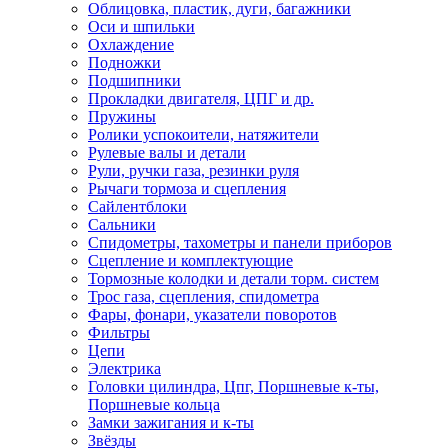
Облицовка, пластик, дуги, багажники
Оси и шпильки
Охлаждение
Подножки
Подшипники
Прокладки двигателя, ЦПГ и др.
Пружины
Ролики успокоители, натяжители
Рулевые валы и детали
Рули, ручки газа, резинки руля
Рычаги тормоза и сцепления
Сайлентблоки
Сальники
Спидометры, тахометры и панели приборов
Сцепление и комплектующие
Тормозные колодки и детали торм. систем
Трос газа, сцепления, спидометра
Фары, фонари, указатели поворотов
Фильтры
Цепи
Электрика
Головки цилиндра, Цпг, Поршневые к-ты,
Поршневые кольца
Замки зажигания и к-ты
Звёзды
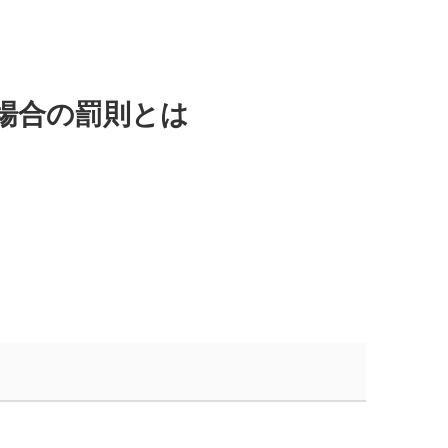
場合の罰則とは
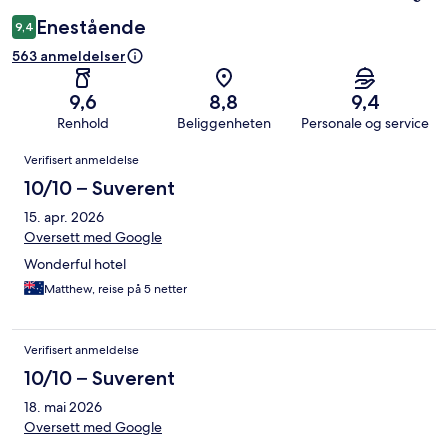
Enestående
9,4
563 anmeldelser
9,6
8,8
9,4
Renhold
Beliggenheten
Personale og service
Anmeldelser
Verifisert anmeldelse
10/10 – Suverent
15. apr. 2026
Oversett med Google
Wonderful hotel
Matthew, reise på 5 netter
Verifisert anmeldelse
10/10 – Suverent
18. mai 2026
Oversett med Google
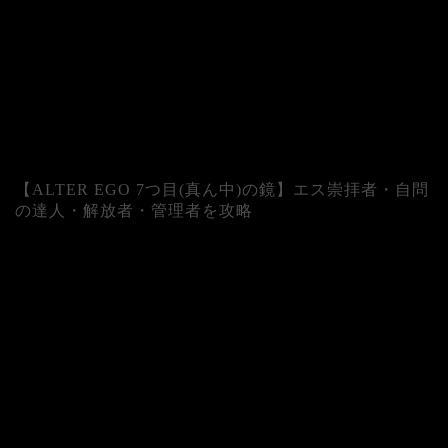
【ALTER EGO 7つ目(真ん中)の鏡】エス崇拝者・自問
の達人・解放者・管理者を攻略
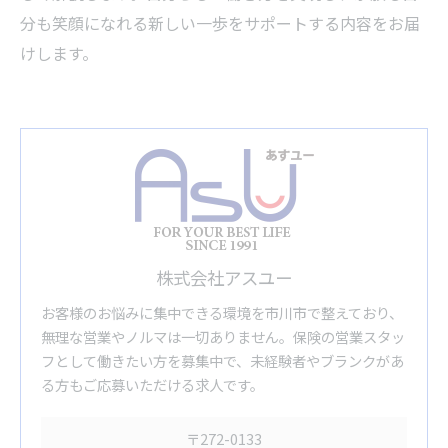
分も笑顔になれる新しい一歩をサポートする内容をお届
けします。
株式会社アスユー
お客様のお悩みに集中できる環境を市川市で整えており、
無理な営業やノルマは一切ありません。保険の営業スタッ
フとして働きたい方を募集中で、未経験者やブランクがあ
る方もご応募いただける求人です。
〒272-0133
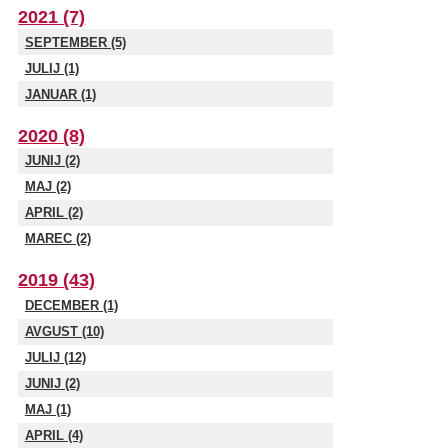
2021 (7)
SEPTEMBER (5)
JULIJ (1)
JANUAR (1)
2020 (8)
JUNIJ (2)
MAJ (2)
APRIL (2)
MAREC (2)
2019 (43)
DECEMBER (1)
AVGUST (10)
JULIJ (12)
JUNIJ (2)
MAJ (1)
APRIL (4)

Exercise requirements
Exclude all pictures and reproduce verbatim the lines running from the line that contains "Рычаги тормоза и сцепления" to the end of the data above, both ends included.

Exercise result
Рычаги тормоза и сцепления
Сайлентблоки
Сальники
Спидометры, тахометры и панели приборов
Сцепление и комплектующие
Тормозные колодки и детали торм. систем
Трос газа, сцепления, спидометра
Фары, фонари, указатели поворотов
Фильтры
Цепи
Электрика
Головки цилиндра, Цпг, Поршневые к-ты,
Поршневые кольца
Замки зажигания и к-ты
Звёзды
場合の罰則とは
Enestående
9,4
563 anmeldelser
9,6
8,8
9,4
Renhold
Beliggenheten
Personale og service
Anmeldelser
Verifisert anmeldelse
10/10 – Suverent
15. apr. 2026
Oversett med Google
Wonderful hotel
Matthew, reise på 5 netter
Verifisert anmeldelse
10/10 – Suverent
18. mai 2026
Oversett med Google
【ALTER EGO 7つ目(真ん中)の鏡】エス崇拝者・自問
の達人・解放者・管理者を攻略
分も笑顔になれる新しい一歩をサポートする内容をお届
けします。
株式会社アスユー
お客様のお悩みに集中できる環境を市川市で整えており、
無理な営業やノルマは一切ありません。保険の営業スタッ
フとして働きたい方を募集中で、未経験者やブランクがあ
る方もご応募いただける求人です。
〒272-0133
2021 (7)
SEPTEMBER (5)
JULIJ (1)
JANUAR (1)
2020 (8)
JUNIJ (2)
MAJ (2)
APRIL (2)
MAREC (2)
2019 (43)
DECEMBER (1)
AVGUST (10)
JULIJ (12)
JUNIJ (2)
MAJ (1)
APRIL (4)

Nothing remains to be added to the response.